Segment Start: Passage to read

Fostering the development of collaborations and the exchange of ideas between the formal methods, AI/ML, and broader research communities and stakeholders is critical and may lead to advances in methods that improve both AI/ML and formal methods, as well as the broader concerns about safety and trust of these AI-enabled systems across science, engineering, and society. The workshop will particularly encourage participation and perspectives from persons coming from underrepresented groups.
This award reflects NSF's statutory mission and has been deemed worthy of support through evaluation using the Foundation's intellectual merit and broader impacts review criteria.
PROJECT OUTCOMES REPORT
Disclaimer
This Project Outcomes Report for the General Public is displayed verbatim as submitted by the Principal Investigator (PI) for this award. Any opinions, findings, and conclusions or recommendations expressed in this Report are those of the PI and do not necessarily reflect the views of the National Science Foundation; NSF has not approved or endorsed its content.

Segment End: Passage to read
Segment Start: Records shown

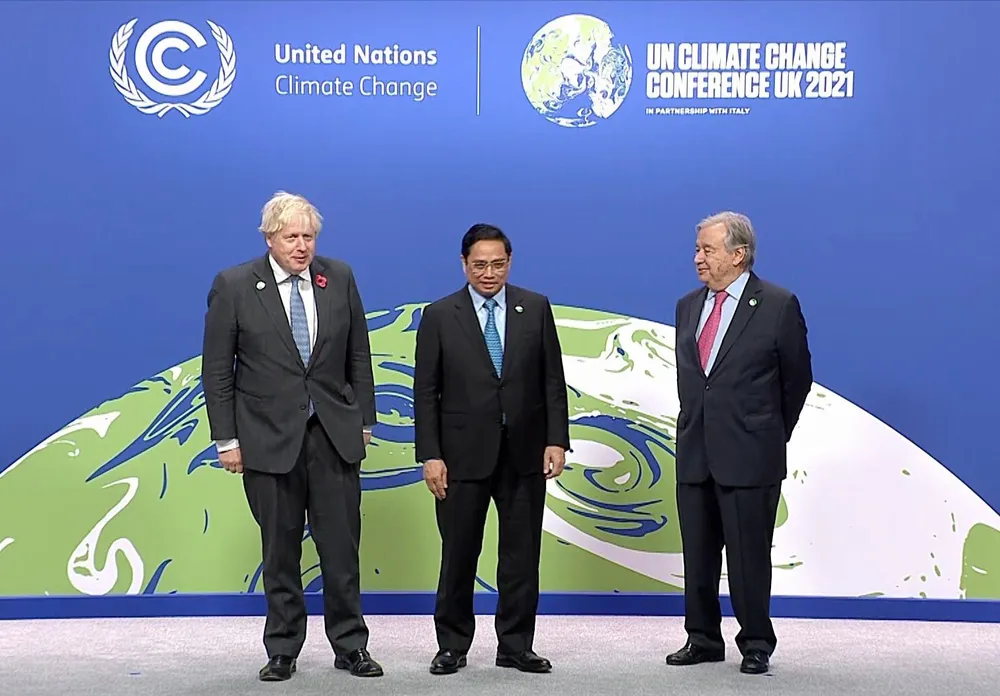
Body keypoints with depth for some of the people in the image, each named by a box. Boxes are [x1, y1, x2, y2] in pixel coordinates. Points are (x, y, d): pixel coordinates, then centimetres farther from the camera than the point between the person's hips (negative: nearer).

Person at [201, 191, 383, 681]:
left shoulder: (339, 278, 4)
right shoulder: (233, 286, -3)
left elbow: (358, 356, 10)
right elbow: (216, 370, -1)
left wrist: (364, 420, 8)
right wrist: (226, 439, -4)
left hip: (335, 434, 2)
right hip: (268, 437, -2)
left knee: (342, 547, 5)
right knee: (280, 552, 8)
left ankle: (350, 646, 18)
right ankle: (282, 650, 22)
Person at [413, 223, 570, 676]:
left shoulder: (536, 308, 4)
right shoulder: (439, 316, 0)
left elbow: (553, 380, 4)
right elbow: (425, 393, -2)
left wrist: (557, 439, -4)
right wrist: (430, 455, -8)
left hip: (524, 453, 2)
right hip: (463, 455, -1)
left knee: (522, 554, 8)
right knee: (458, 556, 7)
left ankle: (516, 646, 19)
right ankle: (452, 645, 21)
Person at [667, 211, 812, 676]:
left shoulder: (779, 305, -6)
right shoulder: (687, 306, 10)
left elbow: (797, 378, 2)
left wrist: (774, 434, 9)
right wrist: (698, 424, 15)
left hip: (749, 456, -5)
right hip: (695, 454, 6)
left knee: (749, 557, 1)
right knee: (697, 556, 11)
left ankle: (756, 645, 16)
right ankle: (703, 639, 24)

Segment End: Records shown

§ Exercises:
(A) Which kinds of content does the disclaimer in the NSF award text say do not necessarily reflect the views of the National Science Foundation? List each one.
(B) Continue the NSF award text from where it stops.

§ Answers for each item:
(A)
- Opinions
- Findings
- Conclusions
- Recommendations

(B)
The aim of the 2022 NSF Workshop on Safety and Trust in Artificial Intelligence (SafeTAI) Enabled Systems is to identify emerging issues, challenges, basic research questions, and potential approaches to study and address safety and trust in AI-enabled systems across application domains. The workshop was held September 22-23, 2022 virtually and its program included keynotes from DARPA I2O Director Kathleen Fisher and Mozilla Fellow Deborah Raji, and also consisted of a series of 3 breakout sessions for discussion among attendees around safety and trust issues in AI-enabled systems, along with identification of potential research challanges and directions. The workshop brought together researchers from academia, industry, and government research labs that are working in the areas of artificial intelligence, machine learning (ML), formal methods, and beyond, as well as application domains such as autonomous systems, business and finance, and education. The identification of the research directions and challenges around safety and trust are the primary intellectual merit contributions of the workshop, which were summarized in a report provided to NSF distilling these. With respect to broader impacts of this workshop, fostering the development of collaborations and the exchange of ideas between the formal methods, AI/ML, and broader research communities and stakeholders is critical and may lead to advances in methods that improve both AI/ML and formal methods, as well as the broader concerns about safety and trust of these AI-enabled systems across science, engineering, and society. The workshop involved participation of a diverse group of researchers at varying career stages, all of whom were able to provide input in these important research directions.